Good times come and good times go. Intimacy can wax and wane. Love can fade away. But what happens when you discover that the good times never really came, that the intimacy was never there? In divorce, the question is inevitably asked, “did she ever love me?” Usually the answer is “yes, absolutely. Once.”
But what happens when the answer is an unequivocal “no?”
This is the saga of a different sort of divorce. This situation defies most of the norms of divorce. For in this kind of divorce, you aren’t working with a couple who have a shared history, who have a memory of being very close and the bewilderment of trying to reconstruct what went wrong, you’re in the maelstrom of an environment in which every day you further discover that your client has been sleeping with his enemy and never knew it.
The poisonous contempt from the other spouse is not born of anger, is not born of resentment from the promise of life together now gone awry, but is born of absolute disinterest and detachment, a detachment which has been the mainstay in the relationship from day one. Only now the veil is lifted and Medusa’s head is the face staring back at you. Only now do you perceive the icy danger.
How do you carry on with your life when you make this discovery? How do you interact with the spouse who made love to you but never felt love? How can you trust her to care for your children as you come to realize that, for whatever historical or genetic reason, she hasn’t the capacity to care, she hasn’t the capacity to love, she hasn’t the capacity to attach at all?
I’m writing as though this problem is unique to women but it isn’t at all. I’ve met many a detached man as well. But right now, in my most prominent case which centers on this problem, it is the wife who suffers from an inability to attach to her husband. And considering the way she has handled the custodial situation, it is safe to say she has no particular attachment to her child as well, or else she wouldn’t sever the child from its father as though the child’s needs are irrelevant.

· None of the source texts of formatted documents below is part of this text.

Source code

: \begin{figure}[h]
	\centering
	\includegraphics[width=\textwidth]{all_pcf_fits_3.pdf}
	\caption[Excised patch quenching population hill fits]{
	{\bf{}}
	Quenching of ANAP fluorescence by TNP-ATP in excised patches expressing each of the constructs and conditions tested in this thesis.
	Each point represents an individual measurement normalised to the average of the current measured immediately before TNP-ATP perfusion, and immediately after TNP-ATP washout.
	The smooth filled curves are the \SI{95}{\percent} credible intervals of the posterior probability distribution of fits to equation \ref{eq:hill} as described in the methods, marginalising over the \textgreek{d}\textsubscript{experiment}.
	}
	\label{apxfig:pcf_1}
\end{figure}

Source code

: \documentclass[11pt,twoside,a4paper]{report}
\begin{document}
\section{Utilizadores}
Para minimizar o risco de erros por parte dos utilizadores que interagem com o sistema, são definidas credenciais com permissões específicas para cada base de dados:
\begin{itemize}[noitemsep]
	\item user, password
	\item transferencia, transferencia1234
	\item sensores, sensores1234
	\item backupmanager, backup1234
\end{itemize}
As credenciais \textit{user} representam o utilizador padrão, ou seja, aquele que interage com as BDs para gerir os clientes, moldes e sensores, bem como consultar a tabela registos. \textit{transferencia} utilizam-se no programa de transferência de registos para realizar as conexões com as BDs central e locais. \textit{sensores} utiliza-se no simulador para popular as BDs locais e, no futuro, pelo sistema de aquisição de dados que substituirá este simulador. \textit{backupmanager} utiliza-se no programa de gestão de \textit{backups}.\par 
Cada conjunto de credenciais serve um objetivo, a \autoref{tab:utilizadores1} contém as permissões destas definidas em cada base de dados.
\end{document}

As you can well imagine, clients are devastated when they uncover the truth of the fallacy of their marriage. The betrayal is tremendous. The self doubt arising from their slow discovery of complicit self delusion completely undermines any sense of stability and thwarts any security from the notion that the future may hold a brighter day.
This situation is a matter for a skilled therapist. Many a qualified psychologist has expertly handled these now fragile souls and helped to rebuild their selves to a firm foundation.
This problem is not as uncommon as we would wish. It has lesser forms. This problem is endemic to humanity. On a simpler level it is simply telling someone that you love them to gain something you want. Whether its the high school boy coaxing his sweet heart in the backseat of his car or the call girl with the right words to say at the right time, this is an age old situation. But carried to the extent that the marriage has truly been a lie and a bond was never formed, is a deeper, more sinister and much sadder situation.
Fortunately, the parents who are attached and seek therapy usually obtain custody of their children and go on to take excellent care of them. Because, as the veil is lifted, the whole world (and the judge) can see the vacuous monster which lies beneath. And rather than turning to stone (a true tranference if ever there was one) we see that all that lies under that veil is a bunch of hissing snakes.